Die Polizei kam in schneller Folge und marschierte auf die Tür zu, die von P-2 in unser Lager führte. Der Gendarmerie-Adjutant stellte alle zehn Meter Männer auf. Zu diesem Zeitpunkt erscheinen deutsche Soldaten, gefolgt von Leutnant Tonga. Ein Wort in der Kaserne: „Das ist es, das ist für uns!“ Sie kamen, um uns zu holen. Der Postverkehr war unterbrochen, ebenso der Straßenverkehr, alle stürmten an die Fenster, um zu sehen, was los war. Die Deutschen installierten ein Maschinengewehr in der Mitte des P-2-Lagerhofs gegenüber der zentralen Kaserne Nr. 6. Alle Internierten wurden in ihren jeweiligen Baracken eingesperrt, die Polizei stand vor der Tür. Tongaische Leutnants, gefolgt von deutschen Offizieren und Polizisten, würden die Türen öffnen, die den Eingang zu unserem Lager kontrollierten, und diese Truppen würden zu unserer Kaserne vordringen. Der Leutnant öffnete die Tür und salutierte feierlich. Er trat ein, gefolgt von deutschen Offizieren.
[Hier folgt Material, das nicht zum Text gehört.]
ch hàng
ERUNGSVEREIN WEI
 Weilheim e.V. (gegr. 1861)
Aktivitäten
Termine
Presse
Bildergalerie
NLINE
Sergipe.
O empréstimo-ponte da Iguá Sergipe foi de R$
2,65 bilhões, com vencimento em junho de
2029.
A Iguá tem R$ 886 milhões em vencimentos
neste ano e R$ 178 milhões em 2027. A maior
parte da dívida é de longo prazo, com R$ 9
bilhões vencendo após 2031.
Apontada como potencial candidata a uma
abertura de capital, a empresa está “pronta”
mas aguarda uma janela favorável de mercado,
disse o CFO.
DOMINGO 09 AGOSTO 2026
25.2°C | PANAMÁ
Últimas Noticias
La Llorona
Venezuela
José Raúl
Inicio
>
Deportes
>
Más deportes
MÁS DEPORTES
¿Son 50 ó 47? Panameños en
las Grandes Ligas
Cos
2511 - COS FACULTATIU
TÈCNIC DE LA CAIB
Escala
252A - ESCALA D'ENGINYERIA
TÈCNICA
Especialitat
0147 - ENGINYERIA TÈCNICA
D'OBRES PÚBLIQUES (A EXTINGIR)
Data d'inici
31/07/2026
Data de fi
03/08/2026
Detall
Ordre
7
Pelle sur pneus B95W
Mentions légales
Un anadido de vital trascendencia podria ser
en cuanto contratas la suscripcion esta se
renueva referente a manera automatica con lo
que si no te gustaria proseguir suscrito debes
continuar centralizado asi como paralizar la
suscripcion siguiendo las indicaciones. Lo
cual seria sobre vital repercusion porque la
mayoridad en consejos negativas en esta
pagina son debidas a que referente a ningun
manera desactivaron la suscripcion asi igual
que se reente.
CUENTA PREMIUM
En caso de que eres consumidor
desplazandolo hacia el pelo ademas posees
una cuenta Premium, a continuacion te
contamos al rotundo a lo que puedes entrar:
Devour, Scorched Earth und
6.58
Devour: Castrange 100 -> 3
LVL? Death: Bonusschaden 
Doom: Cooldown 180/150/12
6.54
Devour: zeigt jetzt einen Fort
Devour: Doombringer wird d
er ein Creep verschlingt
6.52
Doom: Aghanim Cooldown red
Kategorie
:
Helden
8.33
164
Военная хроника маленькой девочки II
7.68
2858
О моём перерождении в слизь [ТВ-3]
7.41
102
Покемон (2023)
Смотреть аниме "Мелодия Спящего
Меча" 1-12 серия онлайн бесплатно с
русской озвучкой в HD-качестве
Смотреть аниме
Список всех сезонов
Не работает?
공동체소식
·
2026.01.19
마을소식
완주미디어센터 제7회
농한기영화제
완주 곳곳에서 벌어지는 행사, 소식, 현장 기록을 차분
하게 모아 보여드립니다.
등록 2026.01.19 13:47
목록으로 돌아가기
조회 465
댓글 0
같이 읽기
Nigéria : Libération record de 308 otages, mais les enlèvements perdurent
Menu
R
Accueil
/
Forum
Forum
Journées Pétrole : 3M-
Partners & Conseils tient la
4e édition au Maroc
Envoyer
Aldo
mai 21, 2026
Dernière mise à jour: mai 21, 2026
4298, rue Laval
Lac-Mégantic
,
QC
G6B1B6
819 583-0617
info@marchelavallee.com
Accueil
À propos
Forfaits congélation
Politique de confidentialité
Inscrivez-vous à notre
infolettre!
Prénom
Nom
Er sagte diese Worte: „Hallo meine Herren. Seien Sie bereit, herauszukommen, wenn Ihr Name aufgerufen wird.“
Wir waren alle bereit und versammelten uns beim Betreten vor meinem ersten Bett auf der linken Seite. Der Leutnant rief dann: Michels, Timbault, Ploumarch, Granet usw. Nachdem wir 16 in unserer Kaserne zusammengebracht hatten, riefen wir Delavagneraie an… Es war Jacques, der antwortete: „Er ist im Lager P-1.“ Kurz darauf ging der Leutnant und schloss die Tür. Die Kameraden wurden im P-2-Lager in der Kaserne 6 ausgebildet. Die 6 ungerufenen Personen sahen wir uns erstaunt an.